Changes in the National Housing Market: Indicators as of January 2020
HUD’s January 2020 Housing Market Indicators report highlights key statistics and trends and describes the health of the nation’s housing market.
In this column, PD&R Senior Economist Carolyn Lynch answers questions about the January 2020 Housing Market Indicators report, which highlights key statistics and trends and describes the health of the nation’s housing market.
Does the latest report show any significant housing market changes in late 2019/early 2020?
The latest Housing Market Indicators (HMI) report shows that seasonally adjusted house-price increases have become more moderate, and mortgage interest rates are approaching all-time lows. Increases in homeowner equity, which is affected by house price changes, has also shown smaller gains recently. The construction of single-family and multifamily housing has been rising as the supply of existing homes on the market remains low. In addition, homeownership rates increased in the second half of 2019, while the affordability of renting a home continues to remain a challenge.
Why does the report include information on year over year as well as month to month changes?
Month-over-month changes in housing market indicators may signal the direction an indicator is taking, but they can also be volatile. Year-over-year changes often provide more of a perspective on the direction an indicator has taken. For example, sales of new single-family home sales fell slightly between November and December 2019, but these sales actually increased from December 2018. The HMI report includes charts, which give an excellent perspective on trends in housing market indicators.
Are there any seasonal trends that impacted the January 2020 housing market indicators?
Many of the housing market indicators are seasonally adjusted so that one can compare market indicators over a given time period without having to account for seasonal variation.

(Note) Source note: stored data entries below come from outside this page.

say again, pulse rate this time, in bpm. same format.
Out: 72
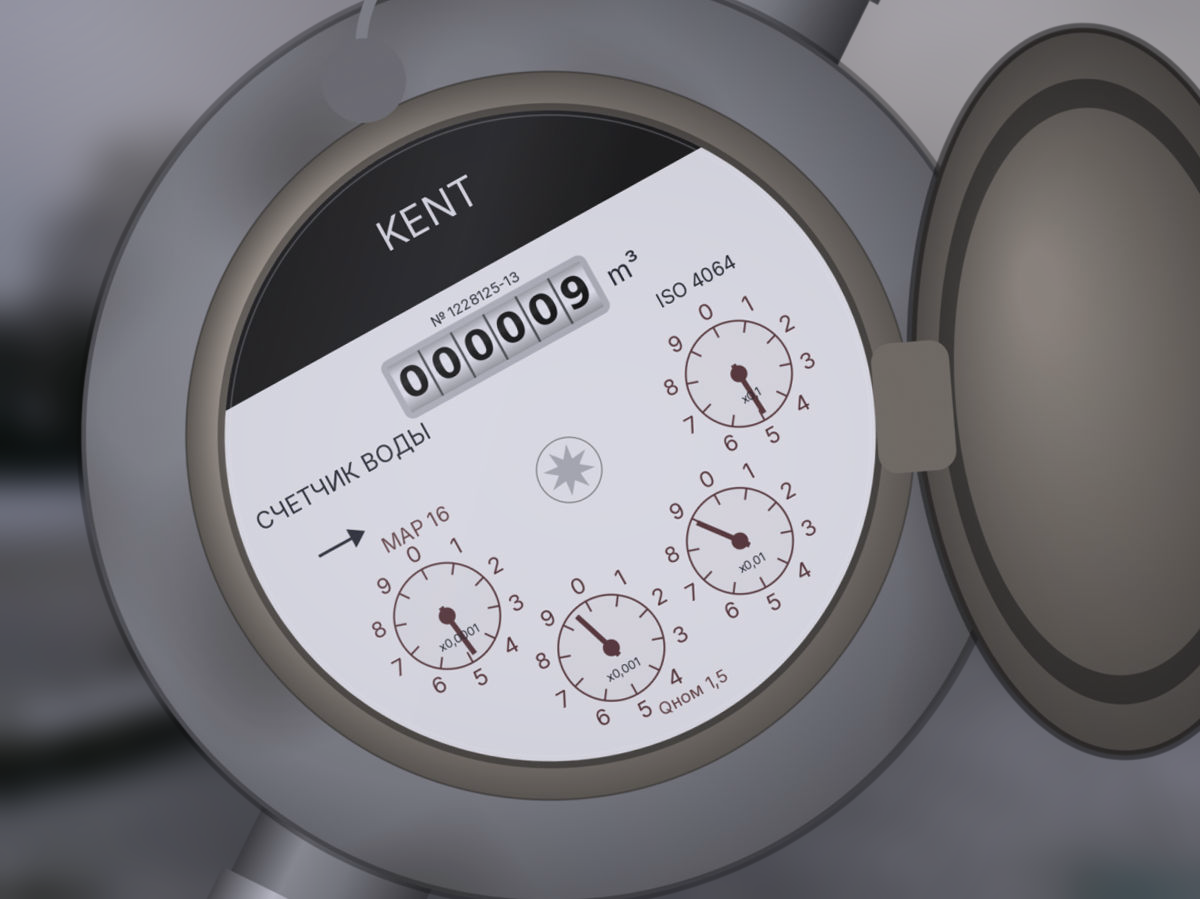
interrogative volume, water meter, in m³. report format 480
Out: 9.4894
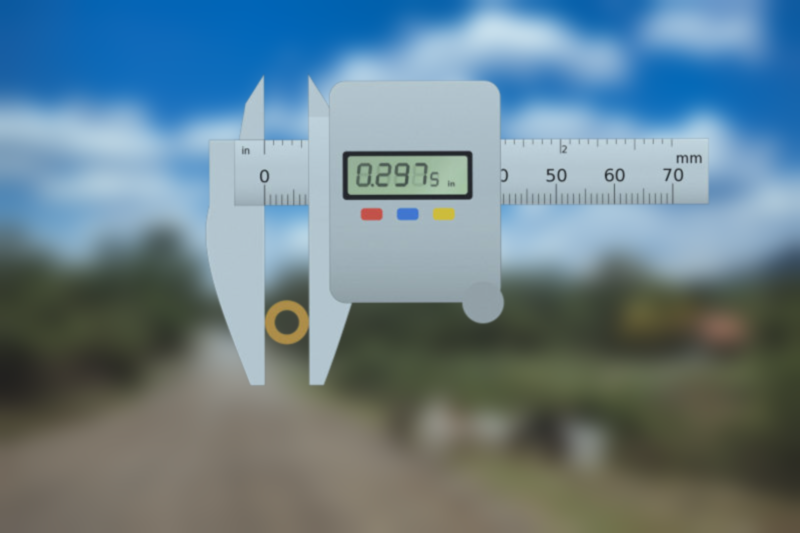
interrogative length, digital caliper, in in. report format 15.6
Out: 0.2975
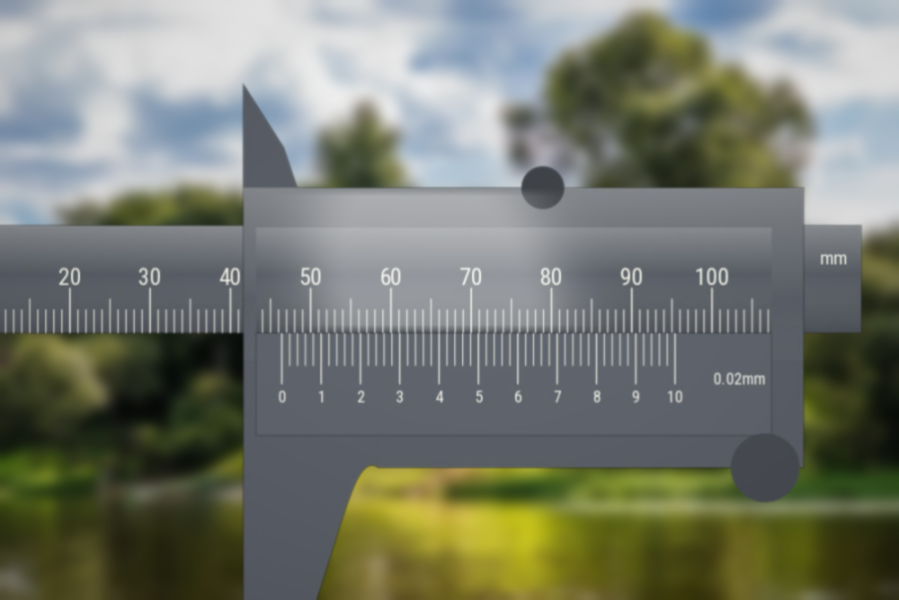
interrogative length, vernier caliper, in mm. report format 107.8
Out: 46.4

Is there any geographic variation in the housing market trends as of January 2020?
Geographic variation by Census regions, states and metropolitan areas can be found in the source data for many of the housing market indicators. Geographic variation will differ by type of indicator. For example, in December, new home construction on single-family homes increased in the Midwest and South but decreased in the Northeast and West Census regions. In terms of new home sales, purchases rose in the Midwest and West but fell in the Northeast and South.
Why is it important to look at both the supply of new homes for sale and the inventory of existing homes on the market?
The sales market for housing has two components, sales of new homes reported by the U.S. Census Bureau and sales of previously owned (existing) homes reported by the National Association of Realtors®. It is important to look at both new and existing home sales to capture the entire market. Historically, existing homes sales have accounted for 85 percent of the market, but they currently make up about 90 percent of the market.
How can changes in the mortgage rate impact the housing market?
A decline in mortgage rates lowers the cost of financing a home and often has a positive impact on home sales. As the demand for home purchases increases over time, however, it often pushes up home prices which has a dampening effect on home sales.
How does HUD calculate the Rental Affordability Index?
HUD’s Rental Affordability Index measures whether a typical renter household has enough income to qualify for a lease on a typical rental home. The index is calculated by dividing the median income of a renter household by the qualifying income of a median-priced rental unit using the most recent price and income data. A household is assumed to have enough income to qualify for a lease if the annual rent for the lease is no greater than 30 percent of the household’s annual income. That assumption is used because it is a requirement by most landlords. The Rental Affordability Index equals 100 if the median income of renter households is just high enough to qualify for the median-priced rental unit. An index value of greater than 100 indicates that the median income of renter households is more than enough to qualify for the median-priced rental unit.
The national homeownership rate increased in the fourth quarter of 2019 and is near the historic norm since 1965; what factors affect the increased homeownership rate?
The national homeownership rate reached a peak of 69.2 in 2004 but fell to a low of 62.9 in 2016 as a result of the Great Recession. Except for declining in the first half of 2019, the homeownership rate has generally increased since 2016, rising to 65.1 percent in the fourth quarter of 2019, which is very close to its historic norm of 65.2 percent. Many factors have affected the homeownership rate over this period, including the foreclosure crisis, unemployment and underemployment, slower growth in income relative to home prices, fluctuating mortgage rates, low inventories of homes for sale, and restrictive credit markets. Recent factors that are likely to have impacted the homeownership rate are the low unemployment rate, higher growth in income relative to home prices, and low mortgage rates.